Rewrite the rows, starting at the beginning and ending with the line that contains "v(-1712.95, 166.2) *", changing "E0.bottom" to "E0.lower" and leaving everything else the same.

---------------

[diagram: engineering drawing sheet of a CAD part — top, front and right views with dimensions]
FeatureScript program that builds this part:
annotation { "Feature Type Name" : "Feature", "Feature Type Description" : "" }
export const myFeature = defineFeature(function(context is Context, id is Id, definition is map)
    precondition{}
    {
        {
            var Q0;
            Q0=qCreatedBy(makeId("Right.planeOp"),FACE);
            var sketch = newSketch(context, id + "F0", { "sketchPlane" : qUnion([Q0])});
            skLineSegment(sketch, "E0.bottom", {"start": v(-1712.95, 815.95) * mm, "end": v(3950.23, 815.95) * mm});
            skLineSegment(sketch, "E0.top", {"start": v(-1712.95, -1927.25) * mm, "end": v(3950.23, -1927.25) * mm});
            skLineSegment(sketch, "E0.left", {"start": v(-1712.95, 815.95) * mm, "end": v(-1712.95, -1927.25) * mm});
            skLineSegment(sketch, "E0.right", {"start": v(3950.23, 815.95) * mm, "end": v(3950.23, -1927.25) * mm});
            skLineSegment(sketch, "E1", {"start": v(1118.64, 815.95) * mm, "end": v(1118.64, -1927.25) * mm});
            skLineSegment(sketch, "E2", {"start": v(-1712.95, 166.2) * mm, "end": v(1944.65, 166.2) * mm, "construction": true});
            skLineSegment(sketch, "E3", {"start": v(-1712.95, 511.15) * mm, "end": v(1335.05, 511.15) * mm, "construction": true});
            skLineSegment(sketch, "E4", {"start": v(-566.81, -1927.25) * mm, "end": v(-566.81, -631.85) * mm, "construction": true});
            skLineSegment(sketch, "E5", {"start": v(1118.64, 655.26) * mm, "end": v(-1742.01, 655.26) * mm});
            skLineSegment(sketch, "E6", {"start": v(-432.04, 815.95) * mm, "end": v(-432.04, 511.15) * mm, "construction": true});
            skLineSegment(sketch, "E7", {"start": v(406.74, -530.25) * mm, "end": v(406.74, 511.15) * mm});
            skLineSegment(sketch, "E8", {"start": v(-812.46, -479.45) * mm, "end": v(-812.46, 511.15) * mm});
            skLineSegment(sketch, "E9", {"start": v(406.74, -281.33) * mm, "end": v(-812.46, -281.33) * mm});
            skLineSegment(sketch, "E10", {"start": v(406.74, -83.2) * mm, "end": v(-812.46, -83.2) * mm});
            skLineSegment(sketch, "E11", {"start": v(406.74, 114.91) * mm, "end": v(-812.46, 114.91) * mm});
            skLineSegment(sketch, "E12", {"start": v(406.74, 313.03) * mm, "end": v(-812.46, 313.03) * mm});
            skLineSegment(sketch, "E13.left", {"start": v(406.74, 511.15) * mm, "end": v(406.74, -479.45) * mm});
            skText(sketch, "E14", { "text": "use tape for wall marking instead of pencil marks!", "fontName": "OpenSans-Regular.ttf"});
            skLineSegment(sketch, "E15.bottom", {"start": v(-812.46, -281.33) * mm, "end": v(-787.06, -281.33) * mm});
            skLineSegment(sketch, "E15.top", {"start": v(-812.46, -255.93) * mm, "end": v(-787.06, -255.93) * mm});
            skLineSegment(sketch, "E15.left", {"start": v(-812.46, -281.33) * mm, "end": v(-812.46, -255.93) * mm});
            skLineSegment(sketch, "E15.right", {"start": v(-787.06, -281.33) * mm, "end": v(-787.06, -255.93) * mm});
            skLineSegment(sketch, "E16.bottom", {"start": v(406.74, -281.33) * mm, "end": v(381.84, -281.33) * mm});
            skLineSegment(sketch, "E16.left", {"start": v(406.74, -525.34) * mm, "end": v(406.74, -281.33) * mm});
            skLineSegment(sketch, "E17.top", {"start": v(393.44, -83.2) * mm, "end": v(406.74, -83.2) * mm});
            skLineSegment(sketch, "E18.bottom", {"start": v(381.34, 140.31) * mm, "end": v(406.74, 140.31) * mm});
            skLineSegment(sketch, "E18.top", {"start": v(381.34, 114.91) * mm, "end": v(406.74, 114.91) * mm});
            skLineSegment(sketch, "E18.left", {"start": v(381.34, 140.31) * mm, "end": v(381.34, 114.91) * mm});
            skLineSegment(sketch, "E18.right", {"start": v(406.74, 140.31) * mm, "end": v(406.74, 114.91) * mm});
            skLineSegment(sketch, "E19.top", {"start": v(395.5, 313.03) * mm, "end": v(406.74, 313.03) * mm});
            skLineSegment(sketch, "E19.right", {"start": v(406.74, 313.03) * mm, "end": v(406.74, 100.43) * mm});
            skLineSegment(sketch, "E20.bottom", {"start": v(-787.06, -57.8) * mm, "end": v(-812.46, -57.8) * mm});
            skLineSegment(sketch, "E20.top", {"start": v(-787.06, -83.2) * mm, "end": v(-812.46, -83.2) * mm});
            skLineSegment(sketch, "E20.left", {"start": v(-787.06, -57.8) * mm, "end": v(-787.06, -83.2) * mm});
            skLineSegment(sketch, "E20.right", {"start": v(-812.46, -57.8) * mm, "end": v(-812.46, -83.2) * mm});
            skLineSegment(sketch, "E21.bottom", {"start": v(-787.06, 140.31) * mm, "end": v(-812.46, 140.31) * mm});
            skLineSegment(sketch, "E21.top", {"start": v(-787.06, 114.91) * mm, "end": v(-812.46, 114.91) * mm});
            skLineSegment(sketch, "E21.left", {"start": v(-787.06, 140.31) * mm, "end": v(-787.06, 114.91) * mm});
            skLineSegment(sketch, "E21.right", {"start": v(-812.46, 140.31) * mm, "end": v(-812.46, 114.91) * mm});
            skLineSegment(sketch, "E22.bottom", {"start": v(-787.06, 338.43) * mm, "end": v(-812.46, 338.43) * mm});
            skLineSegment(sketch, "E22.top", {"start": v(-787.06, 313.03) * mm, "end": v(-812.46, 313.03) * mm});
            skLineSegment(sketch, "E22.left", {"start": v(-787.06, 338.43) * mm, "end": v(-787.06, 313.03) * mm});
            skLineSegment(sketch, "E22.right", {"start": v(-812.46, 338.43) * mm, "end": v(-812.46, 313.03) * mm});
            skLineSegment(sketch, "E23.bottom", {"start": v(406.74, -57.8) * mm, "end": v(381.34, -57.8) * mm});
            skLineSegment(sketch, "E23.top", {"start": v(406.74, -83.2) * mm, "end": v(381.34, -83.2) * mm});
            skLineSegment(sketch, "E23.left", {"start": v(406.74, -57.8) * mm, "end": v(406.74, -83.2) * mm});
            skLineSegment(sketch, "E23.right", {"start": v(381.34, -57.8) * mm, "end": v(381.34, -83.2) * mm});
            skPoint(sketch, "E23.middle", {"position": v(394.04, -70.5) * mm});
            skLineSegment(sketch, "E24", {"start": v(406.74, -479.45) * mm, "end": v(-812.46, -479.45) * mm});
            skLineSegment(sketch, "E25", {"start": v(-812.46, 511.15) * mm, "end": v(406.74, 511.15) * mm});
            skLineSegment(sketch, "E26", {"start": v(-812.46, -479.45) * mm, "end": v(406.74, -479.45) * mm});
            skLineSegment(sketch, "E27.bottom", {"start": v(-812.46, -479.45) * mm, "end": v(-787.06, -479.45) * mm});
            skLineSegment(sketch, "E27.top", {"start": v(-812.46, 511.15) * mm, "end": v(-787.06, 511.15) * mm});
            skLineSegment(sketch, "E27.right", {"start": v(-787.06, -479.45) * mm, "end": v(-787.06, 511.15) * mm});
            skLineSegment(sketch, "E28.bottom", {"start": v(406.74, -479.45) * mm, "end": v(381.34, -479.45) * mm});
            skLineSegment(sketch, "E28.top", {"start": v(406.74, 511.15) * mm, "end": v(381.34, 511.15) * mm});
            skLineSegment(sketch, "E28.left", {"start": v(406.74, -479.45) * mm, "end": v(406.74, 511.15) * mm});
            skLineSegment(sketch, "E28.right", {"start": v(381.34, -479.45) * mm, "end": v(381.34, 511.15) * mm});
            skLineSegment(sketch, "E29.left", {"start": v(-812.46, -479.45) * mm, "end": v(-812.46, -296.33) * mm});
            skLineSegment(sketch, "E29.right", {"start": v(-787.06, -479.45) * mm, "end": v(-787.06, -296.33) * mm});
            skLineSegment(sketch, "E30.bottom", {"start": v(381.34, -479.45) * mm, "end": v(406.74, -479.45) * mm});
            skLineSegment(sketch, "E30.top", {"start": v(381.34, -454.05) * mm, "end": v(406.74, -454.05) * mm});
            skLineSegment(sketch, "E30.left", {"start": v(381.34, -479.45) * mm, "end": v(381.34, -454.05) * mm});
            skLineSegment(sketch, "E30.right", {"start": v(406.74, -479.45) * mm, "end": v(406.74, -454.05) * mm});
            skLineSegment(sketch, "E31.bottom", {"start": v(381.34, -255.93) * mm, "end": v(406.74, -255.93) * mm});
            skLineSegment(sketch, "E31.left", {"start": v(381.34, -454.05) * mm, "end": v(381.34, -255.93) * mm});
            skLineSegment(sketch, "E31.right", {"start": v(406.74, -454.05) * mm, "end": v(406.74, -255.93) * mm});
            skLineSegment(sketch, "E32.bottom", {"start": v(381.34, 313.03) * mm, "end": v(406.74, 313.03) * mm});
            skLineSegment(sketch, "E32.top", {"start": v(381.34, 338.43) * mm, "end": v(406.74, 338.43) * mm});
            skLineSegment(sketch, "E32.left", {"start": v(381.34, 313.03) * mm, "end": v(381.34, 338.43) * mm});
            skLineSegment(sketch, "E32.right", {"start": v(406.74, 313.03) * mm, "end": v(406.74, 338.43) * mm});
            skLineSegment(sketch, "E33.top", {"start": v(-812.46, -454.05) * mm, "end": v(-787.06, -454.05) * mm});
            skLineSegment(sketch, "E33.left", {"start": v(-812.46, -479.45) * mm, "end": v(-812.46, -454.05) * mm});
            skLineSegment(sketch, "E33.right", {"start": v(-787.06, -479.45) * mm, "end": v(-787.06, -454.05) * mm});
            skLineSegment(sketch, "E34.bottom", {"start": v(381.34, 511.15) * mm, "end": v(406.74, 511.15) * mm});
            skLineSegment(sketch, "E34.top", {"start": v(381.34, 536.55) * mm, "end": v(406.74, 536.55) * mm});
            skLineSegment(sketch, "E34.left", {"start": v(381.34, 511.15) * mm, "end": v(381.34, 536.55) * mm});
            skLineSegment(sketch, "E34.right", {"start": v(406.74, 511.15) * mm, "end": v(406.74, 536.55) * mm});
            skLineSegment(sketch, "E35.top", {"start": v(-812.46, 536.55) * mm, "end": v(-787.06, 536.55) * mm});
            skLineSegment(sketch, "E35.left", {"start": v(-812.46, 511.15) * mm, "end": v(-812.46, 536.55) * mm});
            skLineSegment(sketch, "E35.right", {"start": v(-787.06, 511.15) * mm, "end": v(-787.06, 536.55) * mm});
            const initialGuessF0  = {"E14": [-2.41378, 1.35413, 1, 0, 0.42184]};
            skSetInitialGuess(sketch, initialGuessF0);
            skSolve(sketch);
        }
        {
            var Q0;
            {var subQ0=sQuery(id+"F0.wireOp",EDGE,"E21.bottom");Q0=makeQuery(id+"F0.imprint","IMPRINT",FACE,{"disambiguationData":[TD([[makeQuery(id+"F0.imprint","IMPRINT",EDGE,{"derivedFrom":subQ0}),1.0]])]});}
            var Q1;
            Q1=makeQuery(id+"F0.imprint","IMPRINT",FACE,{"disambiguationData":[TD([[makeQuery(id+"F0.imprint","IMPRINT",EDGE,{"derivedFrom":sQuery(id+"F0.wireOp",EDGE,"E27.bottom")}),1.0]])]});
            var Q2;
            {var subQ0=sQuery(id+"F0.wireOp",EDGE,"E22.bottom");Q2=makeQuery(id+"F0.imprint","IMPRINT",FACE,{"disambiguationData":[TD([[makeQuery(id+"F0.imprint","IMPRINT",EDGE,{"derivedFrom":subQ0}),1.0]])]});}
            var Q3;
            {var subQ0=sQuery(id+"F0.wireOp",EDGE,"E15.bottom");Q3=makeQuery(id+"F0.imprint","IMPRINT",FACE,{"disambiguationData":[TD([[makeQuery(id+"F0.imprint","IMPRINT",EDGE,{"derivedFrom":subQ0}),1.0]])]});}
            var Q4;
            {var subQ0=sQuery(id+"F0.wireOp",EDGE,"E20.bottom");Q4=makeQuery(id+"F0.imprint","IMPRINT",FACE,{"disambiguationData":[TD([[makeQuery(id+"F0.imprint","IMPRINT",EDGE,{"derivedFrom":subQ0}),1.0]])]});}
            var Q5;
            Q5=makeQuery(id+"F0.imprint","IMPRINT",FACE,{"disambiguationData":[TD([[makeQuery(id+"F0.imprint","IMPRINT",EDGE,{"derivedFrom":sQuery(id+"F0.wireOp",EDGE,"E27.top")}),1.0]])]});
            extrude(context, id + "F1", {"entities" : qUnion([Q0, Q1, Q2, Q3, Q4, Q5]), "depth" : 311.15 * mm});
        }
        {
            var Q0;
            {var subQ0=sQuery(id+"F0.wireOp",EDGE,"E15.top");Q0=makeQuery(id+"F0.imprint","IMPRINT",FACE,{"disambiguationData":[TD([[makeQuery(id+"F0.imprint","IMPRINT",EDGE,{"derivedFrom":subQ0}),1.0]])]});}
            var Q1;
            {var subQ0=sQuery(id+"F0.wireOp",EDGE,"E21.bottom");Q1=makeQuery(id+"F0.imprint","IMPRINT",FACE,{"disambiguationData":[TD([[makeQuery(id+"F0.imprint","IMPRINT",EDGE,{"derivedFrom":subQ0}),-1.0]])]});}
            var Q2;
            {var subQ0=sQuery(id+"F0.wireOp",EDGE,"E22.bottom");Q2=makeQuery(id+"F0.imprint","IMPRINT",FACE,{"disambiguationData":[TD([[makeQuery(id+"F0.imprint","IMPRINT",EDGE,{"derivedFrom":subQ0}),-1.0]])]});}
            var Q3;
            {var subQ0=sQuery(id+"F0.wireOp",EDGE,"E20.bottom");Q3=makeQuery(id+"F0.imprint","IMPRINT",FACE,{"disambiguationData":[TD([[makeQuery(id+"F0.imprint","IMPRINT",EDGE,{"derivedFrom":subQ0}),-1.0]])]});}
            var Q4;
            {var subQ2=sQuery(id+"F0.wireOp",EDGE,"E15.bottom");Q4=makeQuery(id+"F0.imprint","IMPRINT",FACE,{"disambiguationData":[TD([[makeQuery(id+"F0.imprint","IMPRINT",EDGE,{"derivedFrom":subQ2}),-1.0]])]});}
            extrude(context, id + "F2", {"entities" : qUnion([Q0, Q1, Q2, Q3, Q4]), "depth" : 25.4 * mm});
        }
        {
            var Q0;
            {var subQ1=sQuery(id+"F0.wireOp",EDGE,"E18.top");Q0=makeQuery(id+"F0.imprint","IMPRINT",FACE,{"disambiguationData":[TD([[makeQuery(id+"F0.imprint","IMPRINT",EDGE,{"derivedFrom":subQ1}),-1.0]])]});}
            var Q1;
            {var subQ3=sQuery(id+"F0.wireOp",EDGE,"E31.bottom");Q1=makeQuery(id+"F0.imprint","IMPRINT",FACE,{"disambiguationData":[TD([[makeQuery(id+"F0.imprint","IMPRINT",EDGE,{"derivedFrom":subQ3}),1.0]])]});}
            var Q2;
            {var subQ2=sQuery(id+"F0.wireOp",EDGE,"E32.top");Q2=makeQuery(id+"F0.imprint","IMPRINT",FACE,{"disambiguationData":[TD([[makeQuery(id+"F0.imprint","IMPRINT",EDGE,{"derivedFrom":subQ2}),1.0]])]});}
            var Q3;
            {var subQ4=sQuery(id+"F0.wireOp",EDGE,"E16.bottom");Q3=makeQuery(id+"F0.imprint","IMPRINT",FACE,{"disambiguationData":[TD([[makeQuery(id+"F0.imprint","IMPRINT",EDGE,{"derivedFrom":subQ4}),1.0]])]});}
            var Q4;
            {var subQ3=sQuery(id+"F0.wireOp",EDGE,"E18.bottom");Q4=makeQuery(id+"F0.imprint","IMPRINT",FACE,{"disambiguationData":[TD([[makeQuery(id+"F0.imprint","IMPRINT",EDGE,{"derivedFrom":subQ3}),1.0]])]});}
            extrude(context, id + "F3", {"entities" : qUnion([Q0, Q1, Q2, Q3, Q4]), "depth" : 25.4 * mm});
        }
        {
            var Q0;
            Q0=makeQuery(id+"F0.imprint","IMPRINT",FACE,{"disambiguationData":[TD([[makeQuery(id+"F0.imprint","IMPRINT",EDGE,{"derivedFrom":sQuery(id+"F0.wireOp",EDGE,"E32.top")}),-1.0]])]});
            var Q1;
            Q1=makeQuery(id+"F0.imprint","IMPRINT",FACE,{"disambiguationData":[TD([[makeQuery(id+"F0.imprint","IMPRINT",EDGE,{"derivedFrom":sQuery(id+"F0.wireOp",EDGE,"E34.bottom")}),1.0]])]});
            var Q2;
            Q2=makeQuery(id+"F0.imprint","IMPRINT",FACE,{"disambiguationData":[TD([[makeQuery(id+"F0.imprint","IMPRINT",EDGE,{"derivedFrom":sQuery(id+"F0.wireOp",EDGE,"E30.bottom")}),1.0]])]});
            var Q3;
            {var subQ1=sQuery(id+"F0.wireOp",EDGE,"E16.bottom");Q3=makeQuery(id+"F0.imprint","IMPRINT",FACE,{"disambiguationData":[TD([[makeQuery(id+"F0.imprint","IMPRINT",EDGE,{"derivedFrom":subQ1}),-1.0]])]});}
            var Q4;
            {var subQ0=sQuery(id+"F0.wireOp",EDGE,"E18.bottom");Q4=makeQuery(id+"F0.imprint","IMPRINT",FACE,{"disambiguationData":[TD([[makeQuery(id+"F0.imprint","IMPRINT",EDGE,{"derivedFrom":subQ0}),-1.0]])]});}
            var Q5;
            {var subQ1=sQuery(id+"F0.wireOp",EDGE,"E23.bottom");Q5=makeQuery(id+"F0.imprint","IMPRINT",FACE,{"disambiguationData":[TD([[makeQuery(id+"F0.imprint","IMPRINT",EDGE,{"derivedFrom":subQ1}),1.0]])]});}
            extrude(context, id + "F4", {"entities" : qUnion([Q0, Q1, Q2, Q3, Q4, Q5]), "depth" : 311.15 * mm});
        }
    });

---------------

▸ **FINISHED ANSWER**:
[diagram: engineering drawing sheet of a CAD part — top, front and right views with dimensions]
FeatureScript program that builds this part:
annotation { "Feature Type Name" : "Feature", "Feature Type Description" : "" }
export const myFeature = defineFeature(function(context is Context, id is Id, definition is map)
    precondition{}
    {
        {
            var Q0;
            Q0=qCreatedBy(makeId("Right.planeOp"),FACE);
            var sketch = newSketch(context, id + "F0", { "sketchPlane" : qUnion([Q0])});
            skLineSegment(sketch, "E0.lower", {"start": v(-1712.95, 815.95) * mm, "end": v(3950.23, 815.95) * mm});
            skLineSegment(sketch, "E0.top", {"start": v(-1712.95, -1927.25) * mm, "end": v(3950.23, -1927.25) * mm});
            skLineSegment(sketch, "E0.left", {"start": v(-1712.95, 815.95) * mm, "end": v(-1712.95, -1927.25) * mm});
            skLineSegment(sketch, "E0.right", {"start": v(3950.23, 815.95) * mm, "end": v(3950.23, -1927.25) * mm});
            skLineSegment(sketch, "E1", {"start": v(1118.64, 815.95) * mm, "end": v(1118.64, -1927.25) * mm});
            skLineSegment(sketch, "E2", {"start": v(-1712.95, 166.2) * mm, "end": v(1944.65, 166.2) * mm, "construction": true});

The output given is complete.